Hari was slow to gain weight from the start. She had some problems with feeding but should still have been gaining more weight than she did. She found feeding difficult but it seemed that no real attention was paid to this fact, rather there was some concentration on the ridiculous idea of me not feeding her enough.
Early on she developed some kind of infection and was what they referred to as 'jittery'. Blood tests were done whilst she was on SCBU but this revealed nothing. Once she was on the ward further blood tests were done as some of the doctors had an 'idea' but again this revealed nothing. There was also vague mention of a heart murmur but the doctors didn't seem to be able to make their minds up about whether or not this murmur existed! In general they didn't seem to give me much information about anything and when we went home after five weeks I was armed with a lot of instructions and very little information.

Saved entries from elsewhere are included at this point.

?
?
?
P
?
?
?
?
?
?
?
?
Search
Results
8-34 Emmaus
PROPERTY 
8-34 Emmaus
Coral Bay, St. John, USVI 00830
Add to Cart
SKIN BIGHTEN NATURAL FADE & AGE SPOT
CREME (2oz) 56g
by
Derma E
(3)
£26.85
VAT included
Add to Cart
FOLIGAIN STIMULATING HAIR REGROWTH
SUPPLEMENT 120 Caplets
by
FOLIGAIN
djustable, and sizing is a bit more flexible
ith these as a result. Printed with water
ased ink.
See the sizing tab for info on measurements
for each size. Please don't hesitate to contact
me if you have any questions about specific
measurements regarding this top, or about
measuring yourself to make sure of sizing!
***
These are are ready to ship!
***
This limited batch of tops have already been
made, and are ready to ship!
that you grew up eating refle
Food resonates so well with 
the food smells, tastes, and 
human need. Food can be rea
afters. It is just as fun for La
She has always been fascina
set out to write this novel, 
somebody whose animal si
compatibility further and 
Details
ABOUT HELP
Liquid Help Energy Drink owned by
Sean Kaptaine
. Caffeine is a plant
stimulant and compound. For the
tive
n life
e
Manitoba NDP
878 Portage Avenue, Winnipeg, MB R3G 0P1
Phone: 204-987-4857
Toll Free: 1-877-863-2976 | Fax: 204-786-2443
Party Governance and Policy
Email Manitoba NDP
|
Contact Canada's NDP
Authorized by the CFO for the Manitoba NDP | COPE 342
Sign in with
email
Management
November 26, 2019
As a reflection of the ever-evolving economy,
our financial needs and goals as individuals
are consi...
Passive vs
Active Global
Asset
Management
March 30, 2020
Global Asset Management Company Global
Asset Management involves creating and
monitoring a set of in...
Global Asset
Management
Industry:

The instructions were related to things like Hari being fed three hourly - little and often - and she was not to be taken outside at all until her weight increased significantly. Apparently a home help was to be arranged for two hours twice a week to stay with Hari so that I could collect my eldest daughter from playschool and buy food. I was told that I had to rely on friends to take her to playschool and to shop for anything else we might need in the way of food on the other five days of the week - if I ran out of anything then I had to hope that a friend would be able to go and get it.
Maybe it was because they were so busy organising our lives and turning our home into a prison that they omitted to tell me something else. Something else that was vitally important.
They were already aware that Hari had some degree of disability - probably related to a brain injury - probably as a result of the birth complications.
They just didn't bother to tell me about it.
Obviously the learning process needed to be rapid!